» Problem requirements:
Among the entries below, only the lines from the one with "Figure 4. Multimodal" through the one with "Table 4: Results of the orthogonal" are wanted, reproduced exactly. Pictures are not wanted.

» Records shown:
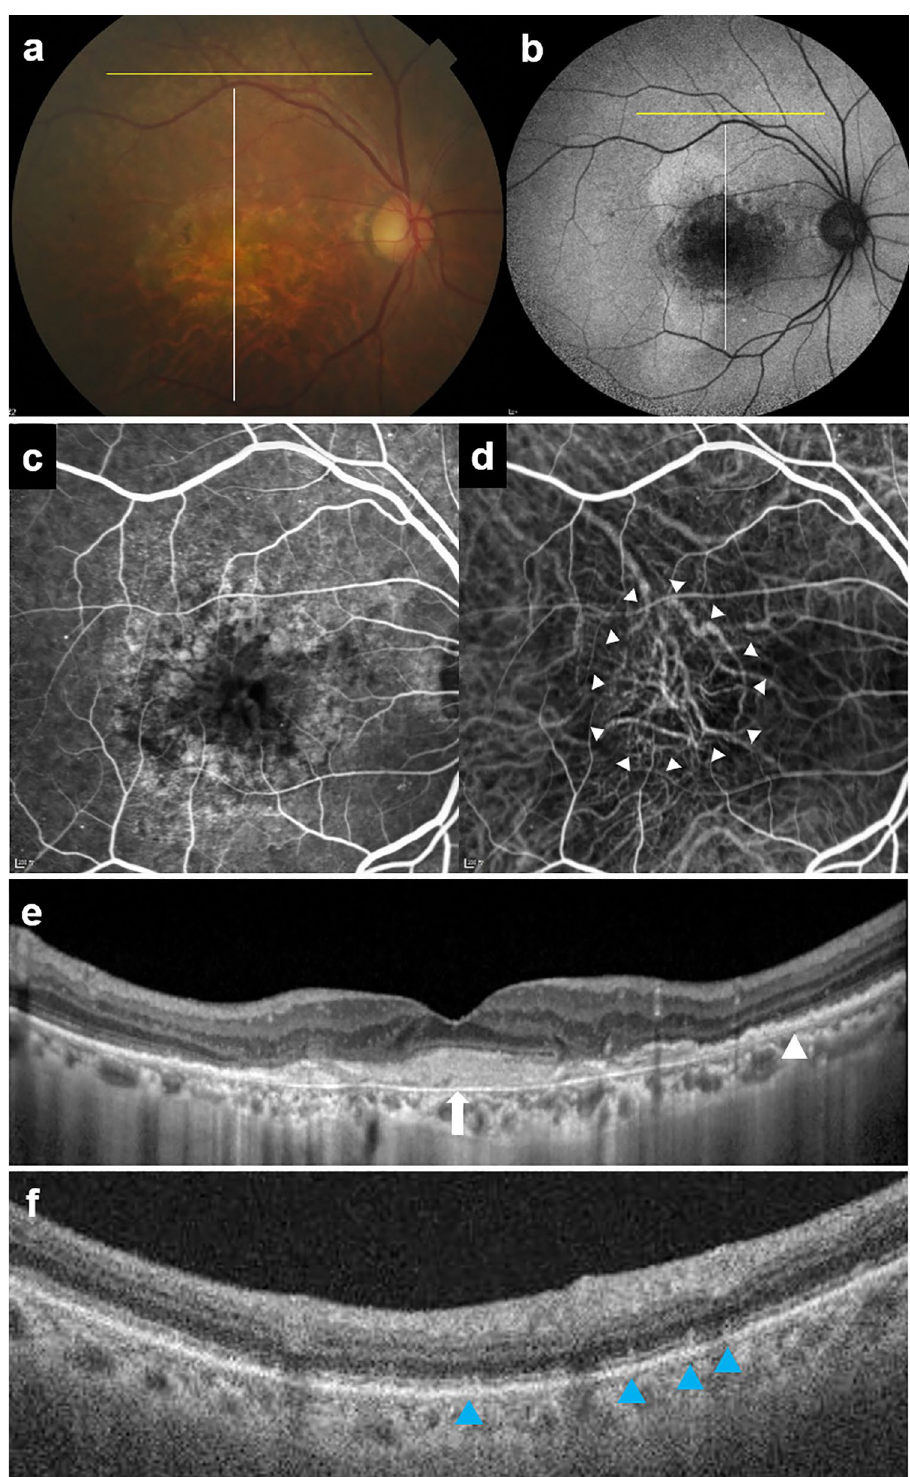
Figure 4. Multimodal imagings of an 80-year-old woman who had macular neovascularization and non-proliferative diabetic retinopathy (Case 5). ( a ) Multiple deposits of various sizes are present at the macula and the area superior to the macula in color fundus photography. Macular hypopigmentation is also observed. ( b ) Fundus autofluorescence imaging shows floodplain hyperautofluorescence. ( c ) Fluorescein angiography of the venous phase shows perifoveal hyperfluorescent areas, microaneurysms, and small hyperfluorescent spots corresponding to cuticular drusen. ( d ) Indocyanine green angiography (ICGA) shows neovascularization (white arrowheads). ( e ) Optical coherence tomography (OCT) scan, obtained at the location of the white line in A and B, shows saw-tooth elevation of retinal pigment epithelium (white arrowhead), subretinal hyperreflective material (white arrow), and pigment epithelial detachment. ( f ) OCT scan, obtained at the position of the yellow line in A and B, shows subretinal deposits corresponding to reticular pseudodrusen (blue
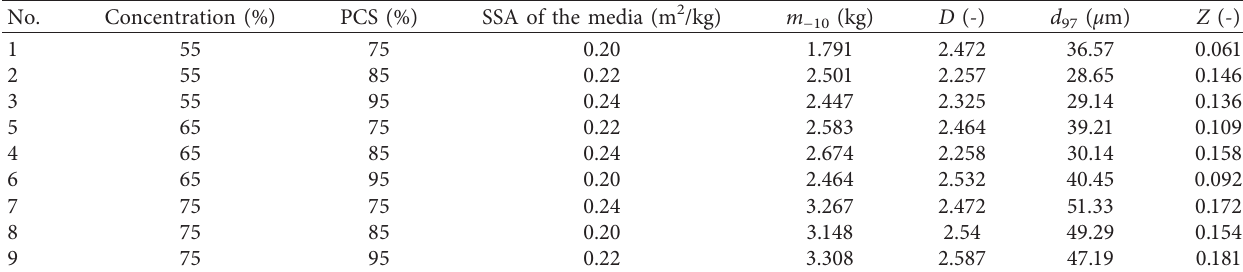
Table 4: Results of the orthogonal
==
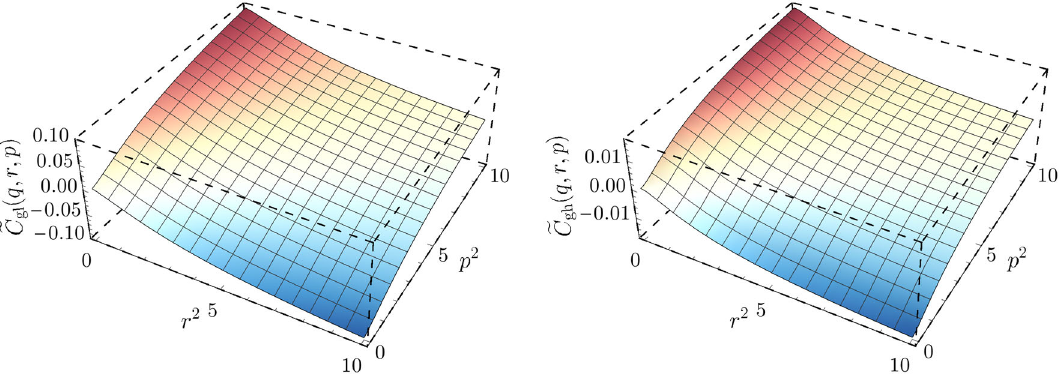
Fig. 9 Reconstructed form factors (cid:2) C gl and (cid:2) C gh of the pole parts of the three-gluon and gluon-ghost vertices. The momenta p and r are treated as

» Answer space:
Figure 4. Multimodal imagings of an 80-year-old woman who had macular neovascularization and non-proliferative diabetic retinopathy (Case 5). ( a ) Multiple deposits of various sizes are present at the macula and the area superior to the macula in color fundus photography. Macular hypopigmentation is also observed. ( b ) Fundus autofluorescence imaging shows floodplain hyperautofluorescence. ( c ) Fluorescein angiography of the venous phase shows perifoveal hyperfluorescent areas, microaneurysms, and small hyperfluorescent spots corresponding to cuticular drusen. ( d ) Indocyanine green angiography (ICGA) shows neovascularization (white arrowheads). ( e ) Optical coherence tomography (OCT) scan, obtained at the location of the white line in A and B, shows saw-tooth elevation of retinal pigment epithelium (white arrowhead), subretinal hyperreflective material (white arrow), and pigment epithelial detachment. ( f ) OCT scan, obtained at the position of the yellow line in A and B, shows subretinal deposits corresponding to reticular pseudodrusen (blue
Table 4: Results of the orthogonal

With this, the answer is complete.